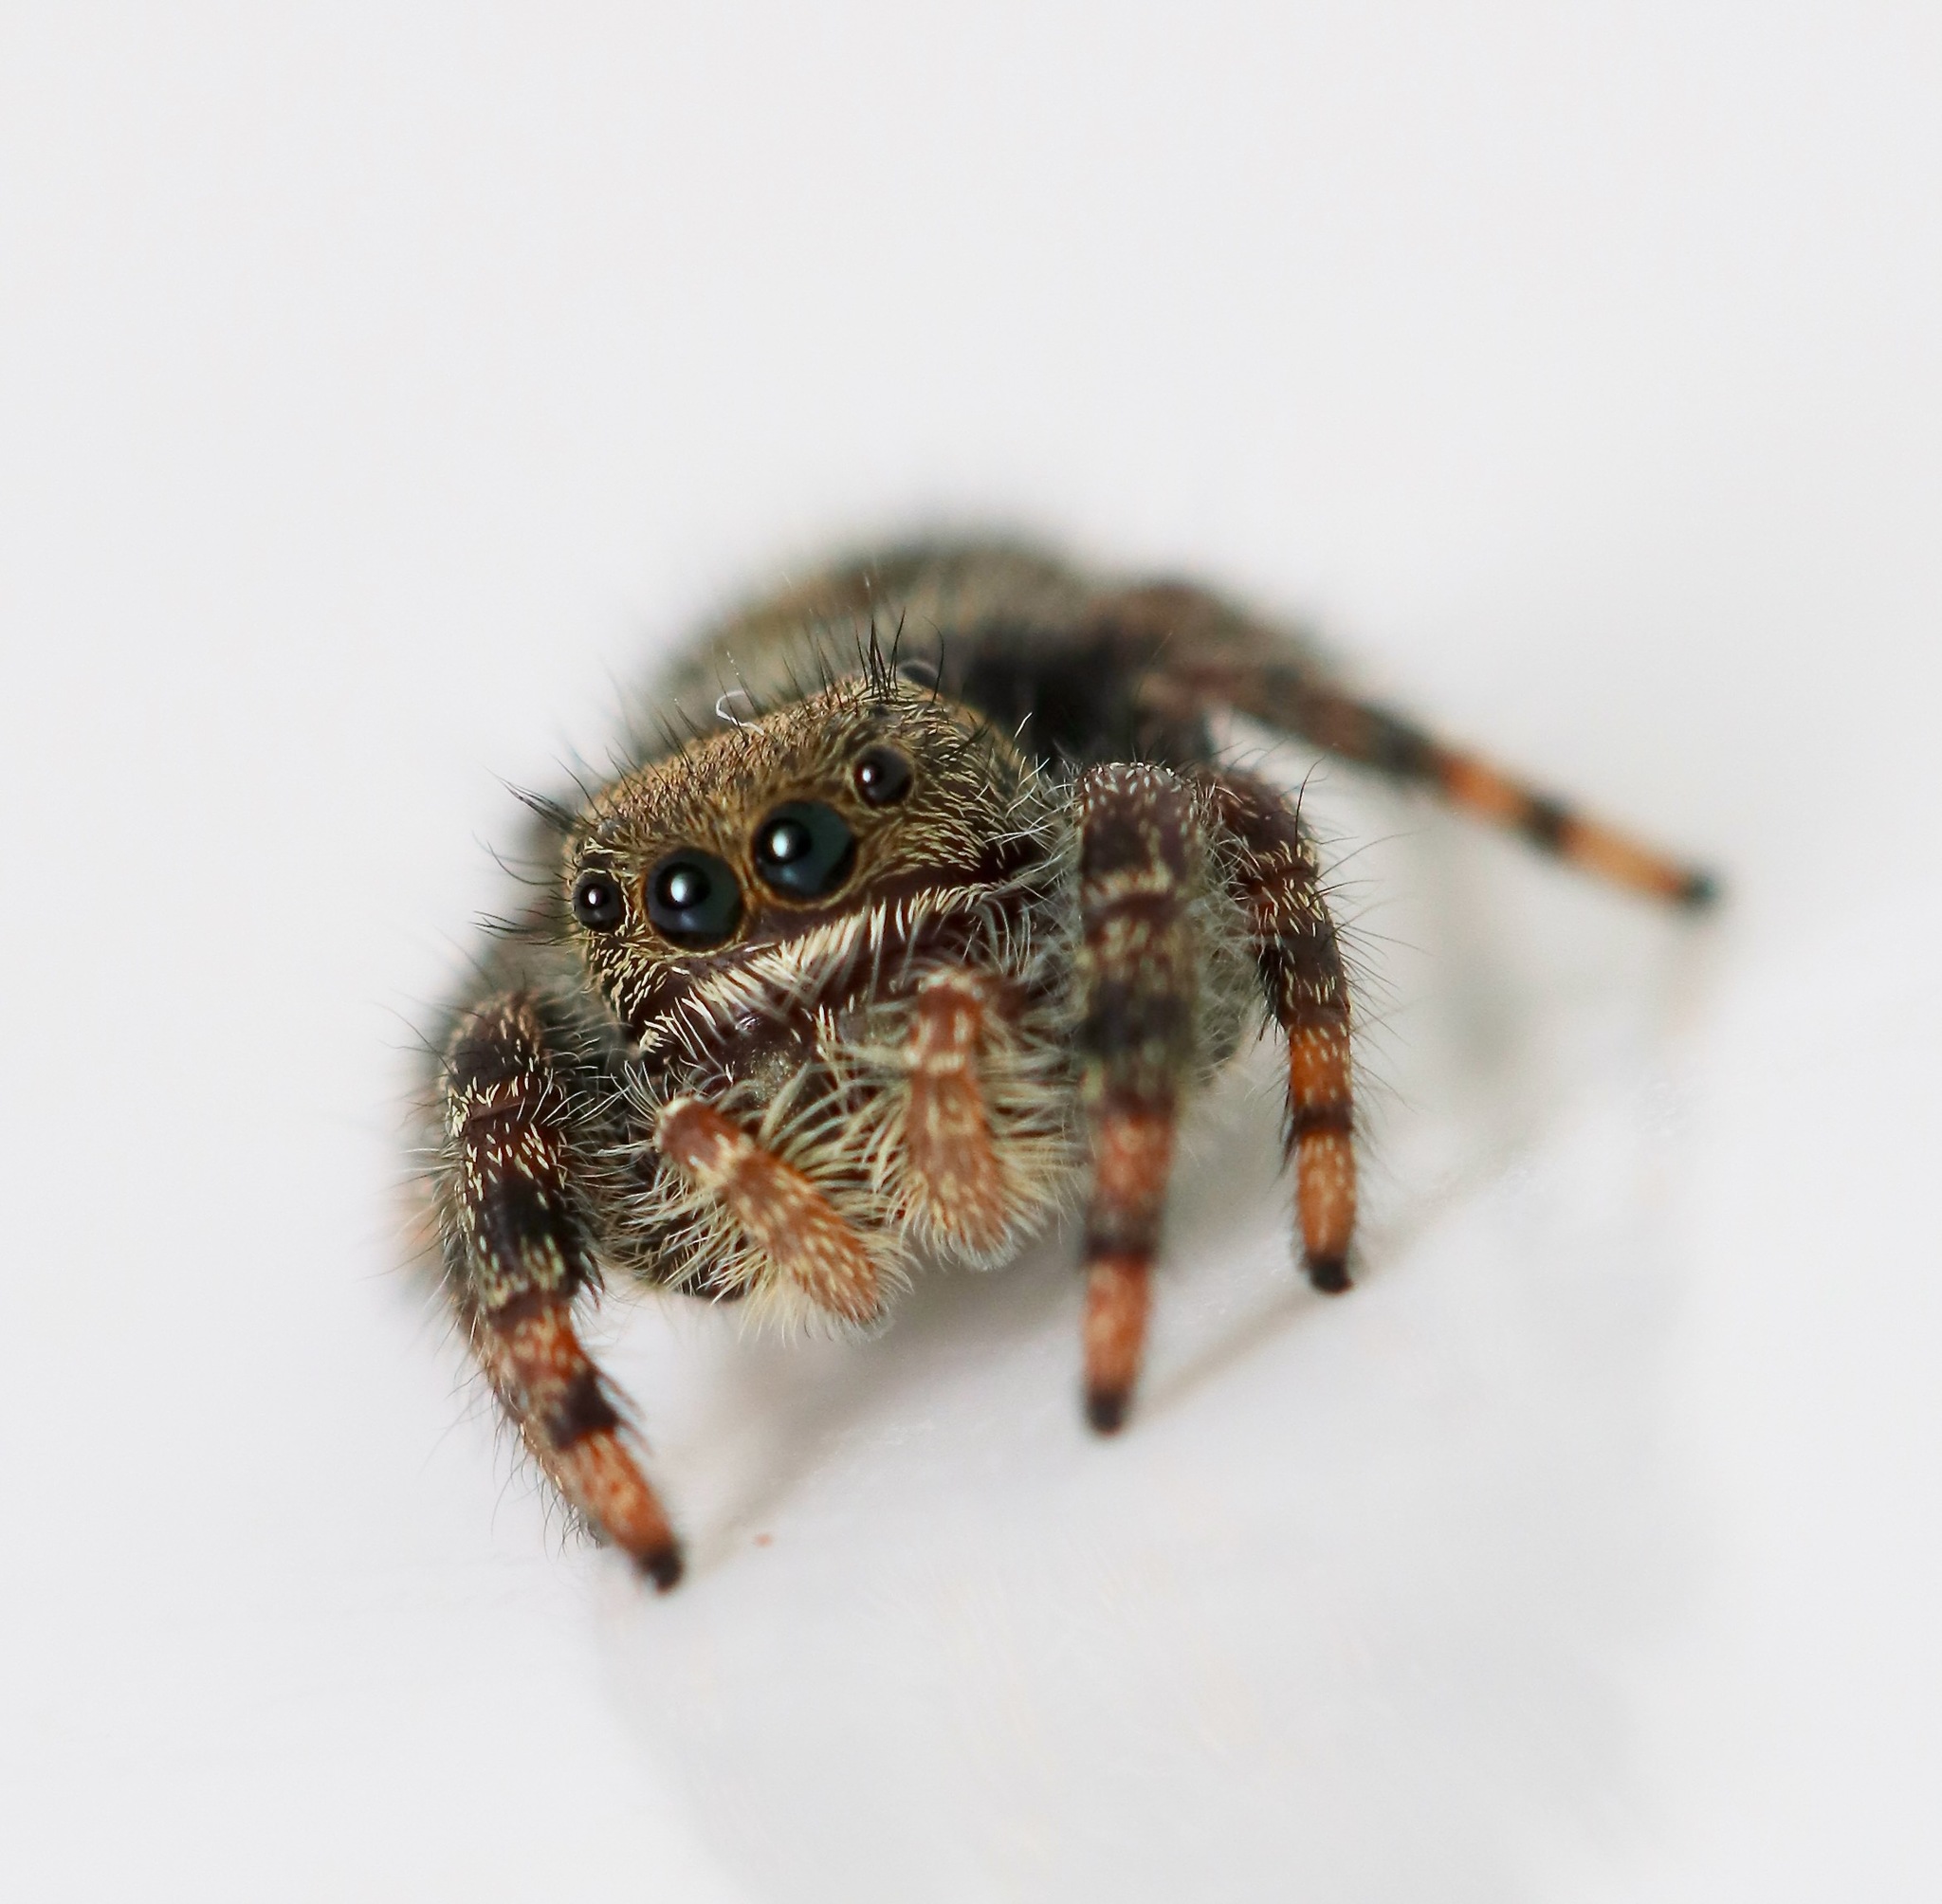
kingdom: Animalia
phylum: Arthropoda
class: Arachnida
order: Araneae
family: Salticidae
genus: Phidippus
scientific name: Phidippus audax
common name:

==

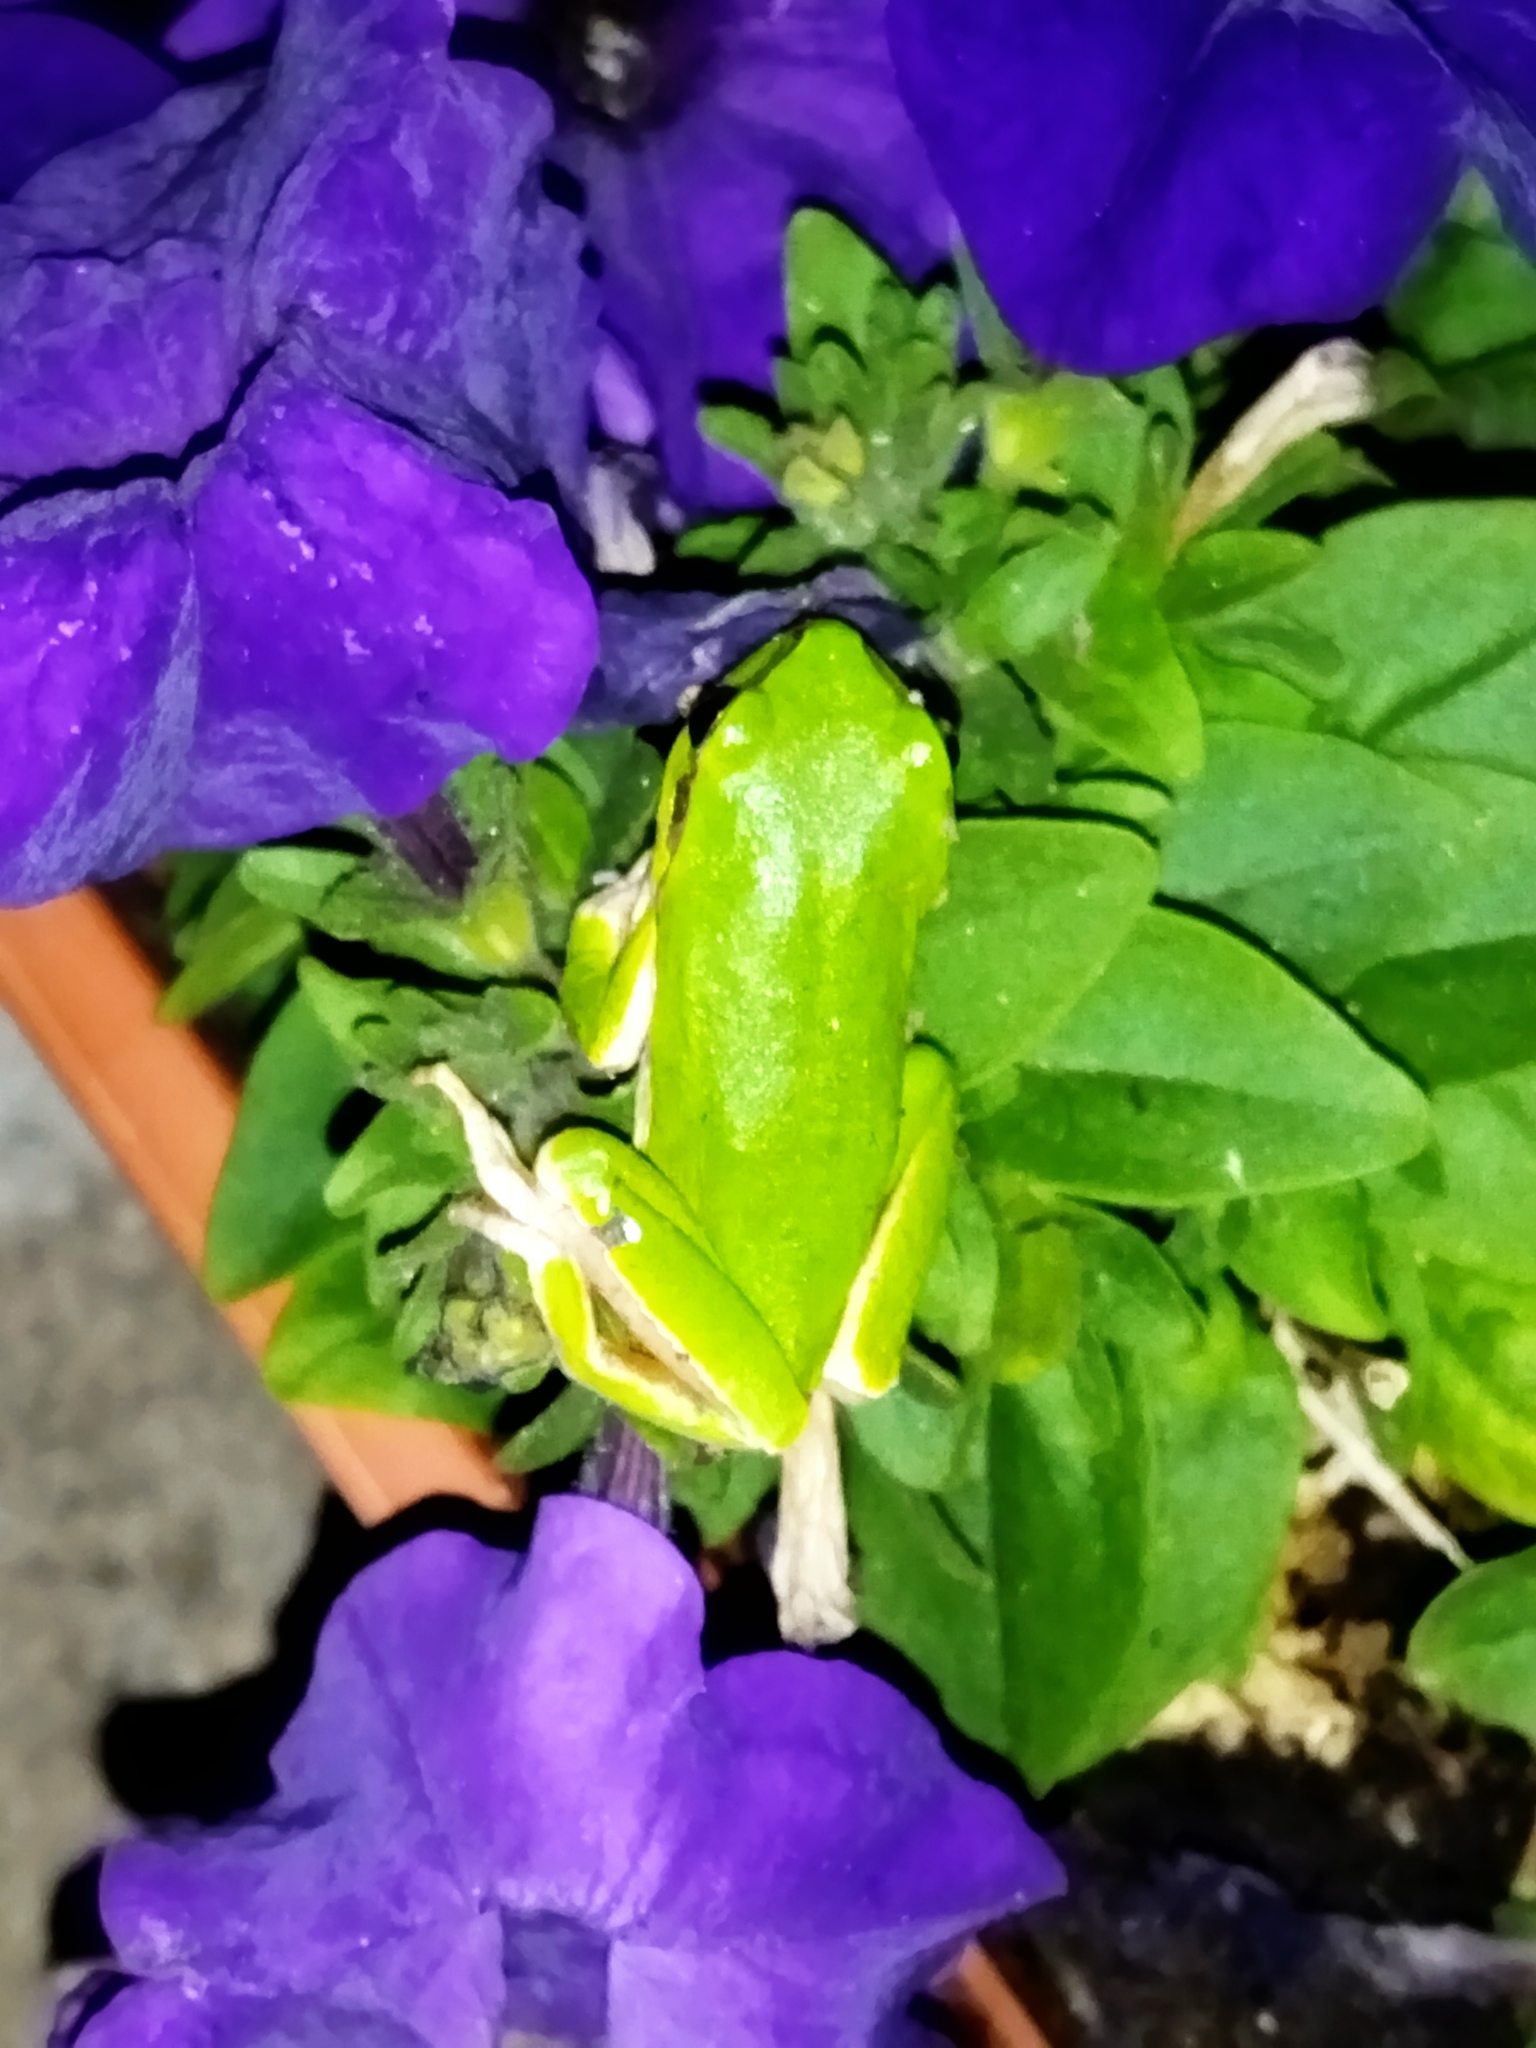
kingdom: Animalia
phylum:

- Problem details -
Turn the stretch of material from the line containing "phylum: Arthropoda" through the line containing "scientific name: Phidippus audax" into a Markdown table with the columns Row and Line. Number each row and skip any blank lines.

- The response -
| Row | Line |
|---|---|
| 1 | phylum: Arthropoda |
| 2 | class: Arachnida |
| 3 | order: Araneae |
| 4 | family: Salticidae |
| 5 | genus: Phidippus |
| 6 | scientific name: Phidippus audax |